**Text excerpt**
*** Begin section ***

# Another tractor buying question



## EBAG (Mar 13, 2014)

So I know this is a popular topic that has been discussed many times, but I am trying to help my dad purchase his second tractor and would appreciate any input from the experience some of you may have.

To start we are not full time farmers, but have cattle/hay work we do on the weekends. We bale about 100 acres a year of all round bales. We currently have a 1982 JD 4240 that does all the work. The equipment we use is a Kuhn 9ft disk mower, Frontier 8 wheel rake, and a JD 535 round baler.

Ultimately what go us started looking for a new tractor, was that we want a front end loader to utilize to move/feed hay. I think we have settled that we want it to have, MFWD, Cab, and a FEL.

*** End section ***

**What this exercise asks**
1. Answer each of the following from the tractor thread:
(a) About how many acres are baled each year, and in what kind of bale?
(b) What tractor currently does all the work?
(c) Which three features has the writer settled on for the new tractor?
2. Rewrite the paragraph of the tractor thread beginning "To start we are not full time farmers" as a bulleted list that keeps its main facts.
Answer using only the tractor thread.

**Entries provided**
*** Begin section ***

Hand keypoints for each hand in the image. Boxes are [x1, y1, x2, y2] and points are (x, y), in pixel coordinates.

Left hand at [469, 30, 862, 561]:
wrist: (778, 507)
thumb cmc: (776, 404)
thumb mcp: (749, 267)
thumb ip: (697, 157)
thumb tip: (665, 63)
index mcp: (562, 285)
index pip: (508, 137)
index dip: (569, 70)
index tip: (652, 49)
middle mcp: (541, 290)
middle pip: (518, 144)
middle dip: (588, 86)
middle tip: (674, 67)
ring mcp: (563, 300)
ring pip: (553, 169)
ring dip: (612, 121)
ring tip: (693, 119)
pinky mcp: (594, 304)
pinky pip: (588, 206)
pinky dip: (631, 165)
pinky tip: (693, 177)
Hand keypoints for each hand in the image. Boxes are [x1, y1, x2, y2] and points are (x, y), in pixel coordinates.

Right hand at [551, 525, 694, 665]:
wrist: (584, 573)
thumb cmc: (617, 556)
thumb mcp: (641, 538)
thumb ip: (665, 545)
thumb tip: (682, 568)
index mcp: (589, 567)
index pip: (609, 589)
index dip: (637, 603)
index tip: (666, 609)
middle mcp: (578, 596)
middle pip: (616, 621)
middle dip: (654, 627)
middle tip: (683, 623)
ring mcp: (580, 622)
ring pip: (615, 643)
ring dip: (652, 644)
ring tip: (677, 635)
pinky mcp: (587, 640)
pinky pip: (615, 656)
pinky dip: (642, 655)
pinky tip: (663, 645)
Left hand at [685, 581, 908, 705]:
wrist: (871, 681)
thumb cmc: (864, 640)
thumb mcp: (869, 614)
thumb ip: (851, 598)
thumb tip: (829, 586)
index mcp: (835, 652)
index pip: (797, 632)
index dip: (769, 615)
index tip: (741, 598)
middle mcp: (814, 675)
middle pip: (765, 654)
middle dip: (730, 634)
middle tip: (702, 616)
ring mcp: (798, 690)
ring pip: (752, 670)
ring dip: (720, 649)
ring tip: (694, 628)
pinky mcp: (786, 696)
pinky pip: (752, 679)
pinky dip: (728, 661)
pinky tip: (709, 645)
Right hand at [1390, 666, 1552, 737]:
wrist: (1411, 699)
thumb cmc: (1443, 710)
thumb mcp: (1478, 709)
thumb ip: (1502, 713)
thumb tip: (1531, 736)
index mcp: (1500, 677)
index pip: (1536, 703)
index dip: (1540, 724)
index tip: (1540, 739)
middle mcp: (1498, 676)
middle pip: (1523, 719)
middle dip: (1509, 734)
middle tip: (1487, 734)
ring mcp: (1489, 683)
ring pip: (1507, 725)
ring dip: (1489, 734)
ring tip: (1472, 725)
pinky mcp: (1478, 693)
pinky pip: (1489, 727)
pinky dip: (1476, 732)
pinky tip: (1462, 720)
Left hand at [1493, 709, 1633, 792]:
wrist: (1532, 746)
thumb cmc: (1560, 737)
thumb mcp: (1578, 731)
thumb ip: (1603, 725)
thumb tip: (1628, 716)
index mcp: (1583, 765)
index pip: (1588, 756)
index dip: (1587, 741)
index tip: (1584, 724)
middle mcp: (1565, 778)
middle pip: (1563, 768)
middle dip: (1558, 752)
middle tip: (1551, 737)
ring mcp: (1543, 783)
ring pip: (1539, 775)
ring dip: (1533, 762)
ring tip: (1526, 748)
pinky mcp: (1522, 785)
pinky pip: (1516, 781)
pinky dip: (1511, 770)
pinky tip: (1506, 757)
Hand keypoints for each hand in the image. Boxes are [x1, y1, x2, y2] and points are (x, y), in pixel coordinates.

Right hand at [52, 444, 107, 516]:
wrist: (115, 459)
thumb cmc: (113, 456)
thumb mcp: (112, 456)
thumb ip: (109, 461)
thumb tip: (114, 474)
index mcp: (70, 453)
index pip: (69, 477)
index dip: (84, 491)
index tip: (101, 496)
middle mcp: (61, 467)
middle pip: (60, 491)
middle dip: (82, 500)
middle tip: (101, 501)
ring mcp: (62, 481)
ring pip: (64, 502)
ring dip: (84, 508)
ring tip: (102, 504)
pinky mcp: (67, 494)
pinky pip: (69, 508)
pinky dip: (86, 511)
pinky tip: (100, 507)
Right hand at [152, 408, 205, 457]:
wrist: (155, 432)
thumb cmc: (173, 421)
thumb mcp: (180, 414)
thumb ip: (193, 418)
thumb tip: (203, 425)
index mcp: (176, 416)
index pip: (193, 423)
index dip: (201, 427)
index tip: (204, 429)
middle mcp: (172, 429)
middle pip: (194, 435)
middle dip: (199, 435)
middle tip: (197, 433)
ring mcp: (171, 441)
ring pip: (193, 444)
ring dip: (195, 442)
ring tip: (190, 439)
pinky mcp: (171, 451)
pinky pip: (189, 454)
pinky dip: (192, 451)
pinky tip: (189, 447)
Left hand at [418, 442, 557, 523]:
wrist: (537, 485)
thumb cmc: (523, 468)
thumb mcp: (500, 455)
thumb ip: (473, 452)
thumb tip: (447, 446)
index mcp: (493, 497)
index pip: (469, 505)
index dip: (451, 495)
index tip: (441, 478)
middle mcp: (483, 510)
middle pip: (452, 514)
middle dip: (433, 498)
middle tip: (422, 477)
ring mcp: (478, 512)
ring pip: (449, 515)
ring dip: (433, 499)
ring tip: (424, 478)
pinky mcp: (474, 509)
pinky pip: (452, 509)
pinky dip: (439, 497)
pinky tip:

*** End section ***

**Expected responses**
1.
(a) About 100 acres a year, all in round bales.
(b) A 1982 JD 4240.
(c) MFWD, a cab, and a FEL (front end loader).

2.
- Not full-time farmers; cattle and hay work is done on weekends.
- About 100 acres are baled each year, all in round bales.
- A 1982 JD 4240 currently does all the work.
- Equipment in use: a Kuhn 9 ft disk mower, a Frontier 8-wheel rake, and a JD 535 round baler.